With temperatures plummeting under a clear winter sky, the Orion lines company warned more than 20,000 householders they would not be reconnected until at least Tuesday.
Residents were also being told to boil drinking water.
Christchurch Hospital said two of the people injured in the largest of the quakes, which measured magnitude 6.0 on the Richter scale, were still seriously ill.
Another 44 people were treated in the hospital’s emergency department, most of the injuries resulting from falling building materials.
Officials expressed astonishment that no one was killed in the tremor, the biggest aftershock so far of the 6.3 quake on February 22 in which 181 people died.
The Canterbury Earthquake Recovery Authority, set up by the government to manage rebuilding of the devastated city, said another 50 buildings had either fallen or would have to be demolished as a result of the latest shakes.
Christchurch’s landmark Anglican cathedral is also believed to have suffered further damage.
The tremors began at 7.37am on Monday and continued throughout the day, with the biggest striking at 2.20pm.
Panic-stricken residents, whose nerves have been stretched to breaking point by months of aftershocks, ran into the streets.
Some had difficulty standing as the ground rocked and swayed underfoot.
Ambulance and fire sirens screamed through the inner-city, with fire and shop alarms sounding, and clouds of dust billowing from falling buildings.
Rescuers pulled out two workers who were trapped in St John’s Church, in Latimer Square.
A shopping mall, supermarket, offices, a police station, and the University of Canterbury were among buildings evacuated.
The city’s international airport was closed for several hours while checks were made.

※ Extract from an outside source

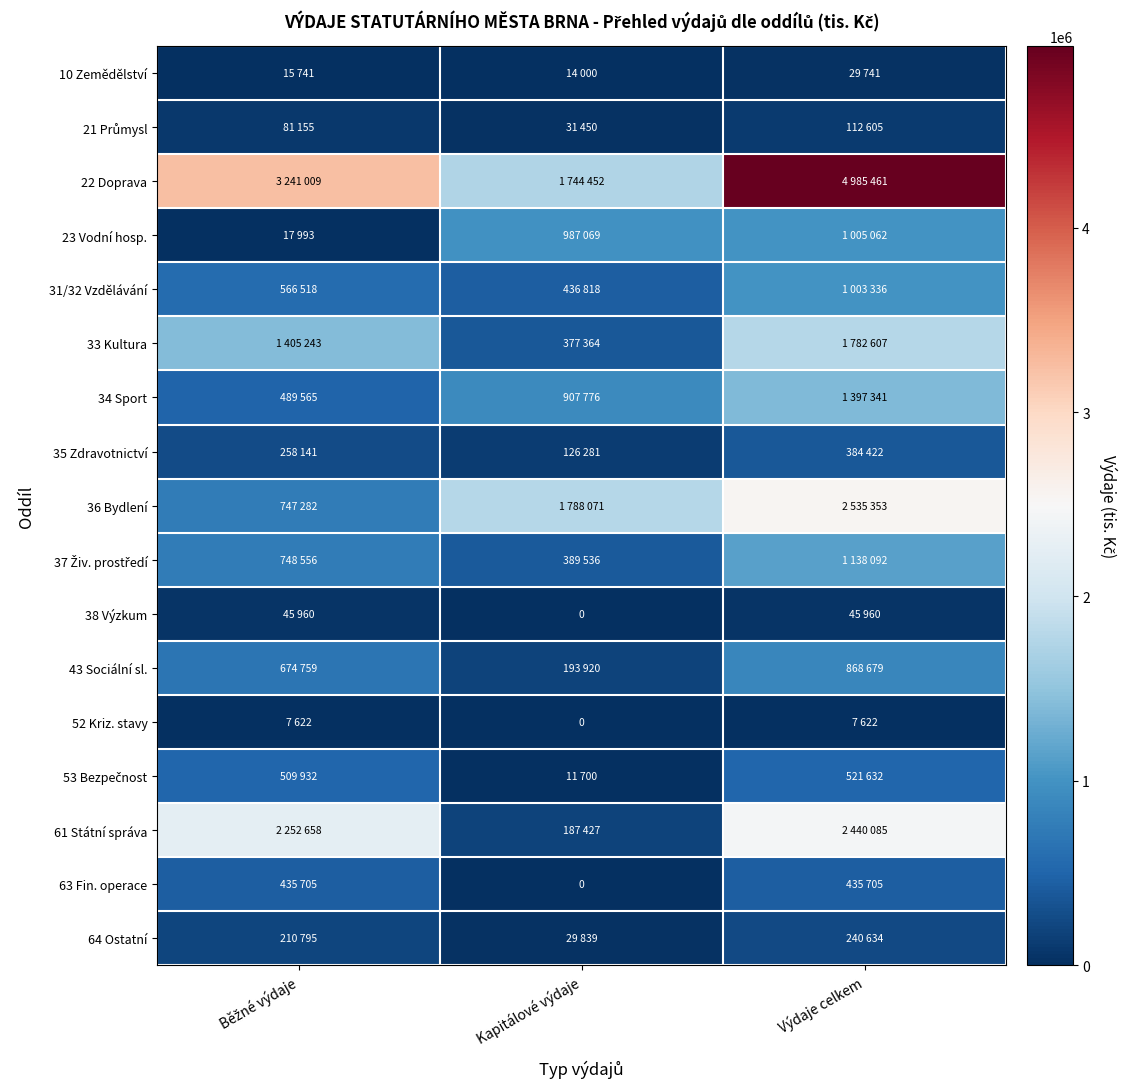

Read the 23 Vodní hosp. value at Kapitálové výdaje.

987069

In low-lying eastern suburbs, vehicles sank into the road as liquefaction bubbled up, turning previously solid ground into sheets of muddy water before resolidifying.
Boulders dislodged by the shaking rolled down steep hills in some coastal settlements, narrowly missing houses and cars below.
Speaking just after the big quake hit, Bob Parker, the city’s mayor, said: “We are being enveloped with dust.
“It is very, very scary.”
He said the cordoned-off city centre “red zone”, where demolition workers were still removing rubble from February, was cleared after a magnitude 5.5 precursor quake struck at 1pm.
“Thank God we had evacuated the whole of red zone,” Mr Parker told Radio New Zealand.
“There’s been quite clearly a more significant building collapse in there.
“We are just now being enveloped by dust blowing out of the central city, we are just outside the cordon.”
John Key, the prime minister, promised citizens his government remained determined to support Christchurch, which already faces a NZ$15 billion (£7.5 billion) repair bill.
“We stand beside them, we are committed to rebuilding the city,” Mr Key said.
“Quite frankly, I think they’re all over this and they want the sense of normality to return.
“My heart really goes out to them.”
The opening day of an inquest in the city into the deaths of 106 people when the CTV building collapsed and caught fire in the February quake was abandoned for the day.